**Work item:** Reproduce the data from the beginning through the line containing "die Stadt, auch", with both ends included, and replace "Warschau" with "Warszawa" while leaving everything else unchanged.

[[ Provided entries open ]]

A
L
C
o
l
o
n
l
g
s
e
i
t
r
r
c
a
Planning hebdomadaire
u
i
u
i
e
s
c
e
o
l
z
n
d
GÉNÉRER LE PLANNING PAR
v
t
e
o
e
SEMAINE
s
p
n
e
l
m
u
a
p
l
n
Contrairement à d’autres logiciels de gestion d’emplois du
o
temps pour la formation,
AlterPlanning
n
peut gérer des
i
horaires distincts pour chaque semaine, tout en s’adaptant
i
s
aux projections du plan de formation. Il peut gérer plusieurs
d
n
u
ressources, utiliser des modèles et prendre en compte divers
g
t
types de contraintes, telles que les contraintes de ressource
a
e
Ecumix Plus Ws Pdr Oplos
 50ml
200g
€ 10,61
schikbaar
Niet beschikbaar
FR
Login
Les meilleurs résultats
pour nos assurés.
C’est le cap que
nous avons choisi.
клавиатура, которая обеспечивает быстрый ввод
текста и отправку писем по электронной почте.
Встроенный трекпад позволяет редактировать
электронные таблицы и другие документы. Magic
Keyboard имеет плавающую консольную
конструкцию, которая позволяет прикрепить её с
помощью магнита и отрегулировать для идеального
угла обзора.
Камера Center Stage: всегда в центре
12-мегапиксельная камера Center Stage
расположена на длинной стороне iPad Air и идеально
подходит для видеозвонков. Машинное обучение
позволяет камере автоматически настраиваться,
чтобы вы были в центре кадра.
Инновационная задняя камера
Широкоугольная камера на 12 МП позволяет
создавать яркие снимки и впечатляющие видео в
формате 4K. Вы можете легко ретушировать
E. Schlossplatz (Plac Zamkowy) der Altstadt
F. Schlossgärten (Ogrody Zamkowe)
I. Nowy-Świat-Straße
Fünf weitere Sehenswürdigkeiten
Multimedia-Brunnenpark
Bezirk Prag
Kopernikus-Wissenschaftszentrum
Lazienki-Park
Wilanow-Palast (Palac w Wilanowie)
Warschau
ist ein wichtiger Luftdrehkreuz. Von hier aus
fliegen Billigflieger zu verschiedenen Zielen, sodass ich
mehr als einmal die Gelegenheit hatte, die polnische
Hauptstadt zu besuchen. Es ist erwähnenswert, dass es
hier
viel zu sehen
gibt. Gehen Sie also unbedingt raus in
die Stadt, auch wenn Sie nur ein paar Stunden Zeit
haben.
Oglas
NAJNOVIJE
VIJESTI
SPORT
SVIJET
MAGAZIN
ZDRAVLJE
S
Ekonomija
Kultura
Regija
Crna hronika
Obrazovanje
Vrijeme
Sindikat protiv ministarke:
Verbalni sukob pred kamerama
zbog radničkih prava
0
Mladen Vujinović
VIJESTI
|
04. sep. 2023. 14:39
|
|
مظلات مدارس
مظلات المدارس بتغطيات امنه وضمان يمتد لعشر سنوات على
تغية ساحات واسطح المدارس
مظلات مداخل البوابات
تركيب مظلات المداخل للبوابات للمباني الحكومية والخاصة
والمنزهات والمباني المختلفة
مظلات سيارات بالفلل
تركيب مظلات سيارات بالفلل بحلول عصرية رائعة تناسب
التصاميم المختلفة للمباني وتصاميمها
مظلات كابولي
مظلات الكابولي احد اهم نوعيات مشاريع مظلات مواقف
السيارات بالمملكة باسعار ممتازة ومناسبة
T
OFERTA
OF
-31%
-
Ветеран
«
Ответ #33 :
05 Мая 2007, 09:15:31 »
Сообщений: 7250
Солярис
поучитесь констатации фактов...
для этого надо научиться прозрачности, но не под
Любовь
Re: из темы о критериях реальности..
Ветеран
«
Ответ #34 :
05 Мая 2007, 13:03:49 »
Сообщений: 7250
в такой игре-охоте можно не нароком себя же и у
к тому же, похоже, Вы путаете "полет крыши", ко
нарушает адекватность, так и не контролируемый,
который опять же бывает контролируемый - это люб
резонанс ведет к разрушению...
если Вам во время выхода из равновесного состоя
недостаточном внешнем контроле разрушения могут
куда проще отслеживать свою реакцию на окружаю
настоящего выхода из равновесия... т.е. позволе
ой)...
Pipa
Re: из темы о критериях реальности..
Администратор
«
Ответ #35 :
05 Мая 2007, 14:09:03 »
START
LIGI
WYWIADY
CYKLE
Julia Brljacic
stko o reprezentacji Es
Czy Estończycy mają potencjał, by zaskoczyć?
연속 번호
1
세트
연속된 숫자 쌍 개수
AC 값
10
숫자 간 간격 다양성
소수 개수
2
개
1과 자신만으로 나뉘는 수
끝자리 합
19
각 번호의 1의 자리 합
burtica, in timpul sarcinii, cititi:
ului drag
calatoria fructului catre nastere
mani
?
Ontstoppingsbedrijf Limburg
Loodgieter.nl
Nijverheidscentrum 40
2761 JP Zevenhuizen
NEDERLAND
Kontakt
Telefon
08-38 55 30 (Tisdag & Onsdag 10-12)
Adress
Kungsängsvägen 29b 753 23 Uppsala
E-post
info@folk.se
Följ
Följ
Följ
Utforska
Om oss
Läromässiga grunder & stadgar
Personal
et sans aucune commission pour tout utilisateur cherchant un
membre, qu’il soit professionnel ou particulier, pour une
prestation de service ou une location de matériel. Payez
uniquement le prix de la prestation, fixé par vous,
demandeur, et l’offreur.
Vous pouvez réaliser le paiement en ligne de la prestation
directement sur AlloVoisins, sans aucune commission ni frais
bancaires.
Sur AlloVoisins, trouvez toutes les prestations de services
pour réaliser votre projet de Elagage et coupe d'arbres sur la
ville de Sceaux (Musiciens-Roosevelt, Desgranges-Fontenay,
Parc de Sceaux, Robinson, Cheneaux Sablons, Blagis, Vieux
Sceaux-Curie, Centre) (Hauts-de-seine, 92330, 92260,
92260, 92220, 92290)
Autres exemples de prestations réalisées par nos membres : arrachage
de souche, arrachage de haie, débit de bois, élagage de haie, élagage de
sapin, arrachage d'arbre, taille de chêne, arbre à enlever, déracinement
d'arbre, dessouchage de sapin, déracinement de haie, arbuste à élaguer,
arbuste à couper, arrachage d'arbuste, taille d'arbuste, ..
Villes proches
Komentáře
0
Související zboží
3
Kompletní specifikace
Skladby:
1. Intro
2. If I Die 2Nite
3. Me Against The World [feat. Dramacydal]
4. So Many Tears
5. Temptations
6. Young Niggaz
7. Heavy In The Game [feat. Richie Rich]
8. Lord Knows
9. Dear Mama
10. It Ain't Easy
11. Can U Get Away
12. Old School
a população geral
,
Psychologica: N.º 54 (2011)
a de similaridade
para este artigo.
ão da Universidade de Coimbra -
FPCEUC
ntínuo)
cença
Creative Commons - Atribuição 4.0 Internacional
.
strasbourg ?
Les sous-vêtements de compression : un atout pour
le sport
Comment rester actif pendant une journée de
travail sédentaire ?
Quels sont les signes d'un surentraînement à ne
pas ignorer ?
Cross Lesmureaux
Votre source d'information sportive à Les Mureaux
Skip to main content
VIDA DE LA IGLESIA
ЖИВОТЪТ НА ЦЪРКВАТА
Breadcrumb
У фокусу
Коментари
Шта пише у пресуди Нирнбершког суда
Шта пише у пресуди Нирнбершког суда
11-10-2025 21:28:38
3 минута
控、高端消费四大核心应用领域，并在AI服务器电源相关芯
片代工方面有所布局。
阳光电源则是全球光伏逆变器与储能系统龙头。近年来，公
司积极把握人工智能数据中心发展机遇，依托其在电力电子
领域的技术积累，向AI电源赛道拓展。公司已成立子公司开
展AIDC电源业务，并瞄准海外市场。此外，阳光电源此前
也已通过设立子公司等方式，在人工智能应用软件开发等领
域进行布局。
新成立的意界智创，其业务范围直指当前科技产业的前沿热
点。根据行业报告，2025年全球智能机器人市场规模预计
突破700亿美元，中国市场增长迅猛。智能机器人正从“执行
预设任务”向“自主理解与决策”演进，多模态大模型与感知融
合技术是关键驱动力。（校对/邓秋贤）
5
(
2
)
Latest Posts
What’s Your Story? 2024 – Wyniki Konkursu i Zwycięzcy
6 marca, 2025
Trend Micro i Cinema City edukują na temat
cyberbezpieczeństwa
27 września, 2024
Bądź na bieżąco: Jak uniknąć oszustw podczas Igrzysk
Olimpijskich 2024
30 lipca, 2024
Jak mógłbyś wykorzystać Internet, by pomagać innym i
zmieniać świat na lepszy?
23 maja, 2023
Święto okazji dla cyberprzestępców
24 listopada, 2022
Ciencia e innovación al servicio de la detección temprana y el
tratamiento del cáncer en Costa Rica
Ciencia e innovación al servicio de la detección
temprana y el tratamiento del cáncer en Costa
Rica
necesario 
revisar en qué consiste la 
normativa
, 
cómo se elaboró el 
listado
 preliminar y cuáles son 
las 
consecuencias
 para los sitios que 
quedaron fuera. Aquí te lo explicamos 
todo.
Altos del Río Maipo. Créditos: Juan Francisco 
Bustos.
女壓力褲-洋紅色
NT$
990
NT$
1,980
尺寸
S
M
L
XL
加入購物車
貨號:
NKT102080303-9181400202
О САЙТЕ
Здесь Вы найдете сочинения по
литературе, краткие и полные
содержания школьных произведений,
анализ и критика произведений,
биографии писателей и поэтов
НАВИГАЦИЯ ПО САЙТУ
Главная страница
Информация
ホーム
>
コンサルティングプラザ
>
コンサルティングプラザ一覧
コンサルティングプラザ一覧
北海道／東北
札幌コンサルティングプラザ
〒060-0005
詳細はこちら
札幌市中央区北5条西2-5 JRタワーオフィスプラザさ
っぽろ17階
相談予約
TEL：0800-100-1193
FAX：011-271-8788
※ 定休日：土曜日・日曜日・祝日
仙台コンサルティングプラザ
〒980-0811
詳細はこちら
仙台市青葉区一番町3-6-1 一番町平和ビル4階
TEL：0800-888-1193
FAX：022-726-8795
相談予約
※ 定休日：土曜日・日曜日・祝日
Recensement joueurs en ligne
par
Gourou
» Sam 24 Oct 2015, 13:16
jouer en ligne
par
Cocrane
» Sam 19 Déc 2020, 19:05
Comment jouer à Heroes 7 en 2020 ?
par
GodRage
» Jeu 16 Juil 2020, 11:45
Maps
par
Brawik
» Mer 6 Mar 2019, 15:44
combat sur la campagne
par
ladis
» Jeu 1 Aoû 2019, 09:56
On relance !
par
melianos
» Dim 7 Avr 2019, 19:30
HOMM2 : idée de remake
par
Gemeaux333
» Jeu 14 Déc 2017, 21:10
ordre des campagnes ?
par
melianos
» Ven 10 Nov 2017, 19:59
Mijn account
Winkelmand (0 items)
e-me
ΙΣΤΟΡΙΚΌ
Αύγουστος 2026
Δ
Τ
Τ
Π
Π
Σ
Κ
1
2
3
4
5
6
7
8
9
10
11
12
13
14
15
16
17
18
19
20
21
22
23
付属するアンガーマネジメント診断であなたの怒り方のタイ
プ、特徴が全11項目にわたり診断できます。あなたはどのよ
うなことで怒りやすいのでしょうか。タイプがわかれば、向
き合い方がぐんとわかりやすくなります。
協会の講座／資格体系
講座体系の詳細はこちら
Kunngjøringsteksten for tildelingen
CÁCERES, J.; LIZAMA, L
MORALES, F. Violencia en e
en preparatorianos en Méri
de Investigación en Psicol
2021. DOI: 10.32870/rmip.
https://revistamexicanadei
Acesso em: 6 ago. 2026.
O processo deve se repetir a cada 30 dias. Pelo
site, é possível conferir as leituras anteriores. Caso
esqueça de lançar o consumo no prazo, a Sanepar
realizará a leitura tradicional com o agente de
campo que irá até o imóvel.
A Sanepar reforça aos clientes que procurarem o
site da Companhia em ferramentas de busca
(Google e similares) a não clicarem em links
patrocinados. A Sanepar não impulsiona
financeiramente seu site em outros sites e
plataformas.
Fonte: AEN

[[ Provided entries closed ]]

**Answer area:**
A
L
C
o
l
o
n
l
g
s
e
i
t
r
r
c
a
Planning hebdomadaire
u
i
u
i
e
s
c
e
o
l
z
n
d
GÉNÉRER LE PLANNING PAR
v
t
e
o
e
SEMAINE
s
p
n
e
l
m
u
a
p
l
n
Contrairement à d’autres logiciels de gestion d’emplois du
o
temps pour la formation,
AlterPlanning
n
peut gérer des
i
horaires distincts pour chaque semaine, tout en s’adaptant
i
s
aux projections du plan de formation. Il peut gérer plusieurs
d
n
u
ressources, utiliser des modèles et prendre en compte divers
g
t
types de contraintes, telles que les contraintes de ressource
a
e
Ecumix Plus Ws Pdr Oplos
 50ml
200g
€ 10,61
schikbaar
Niet beschikbaar
FR
Login
Les meilleurs résultats
pour nos assurés.
C’est le cap que
nous avons choisi.
клавиатура, которая обеспечивает быстрый ввод
текста и отправку писем по электронной почте.
Встроенный трекпад позволяет редактировать
электронные таблицы и другие документы. Magic
Keyboard имеет плавающую консольную
конструкцию, которая позволяет прикрепить её с
помощью магнита и отрегулировать для идеального
угла обзора.
Камера Center Stage: всегда в центре
12-мегапиксельная камера Center Stage
расположена на длинной стороне iPad Air и идеально
подходит для видеозвонков. Машинное обучение
позволяет камере автоматически настраиваться,
чтобы вы были в центре кадра.
Инновационная задняя камера
Широкоугольная камера на 12 МП позволяет
создавать яркие снимки и впечатляющие видео в
формате 4K. Вы можете легко ретушировать
E. Schlossplatz (Plac Zamkowy) der Altstadt
F. Schlossgärten (Ogrody Zamkowe)
I. Nowy-Świat-Straße
Fünf weitere Sehenswürdigkeiten
Multimedia-Brunnenpark
Bezirk Prag
Kopernikus-Wissenschaftszentrum
Lazienki-Park
Wilanow-Palast (Palac w Wilanowie)
Warszawa
ist ein wichtiger Luftdrehkreuz. Von hier aus
fliegen Billigflieger zu verschiedenen Zielen, sodass ich
mehr als einmal die Gelegenheit hatte, die polnische
Hauptstadt zu besuchen. Es ist erwähnenswert, dass es
hier
viel zu sehen
gibt. Gehen Sie also unbedingt raus in
die Stadt, auch wenn Sie nur ein paar Stunden Zeit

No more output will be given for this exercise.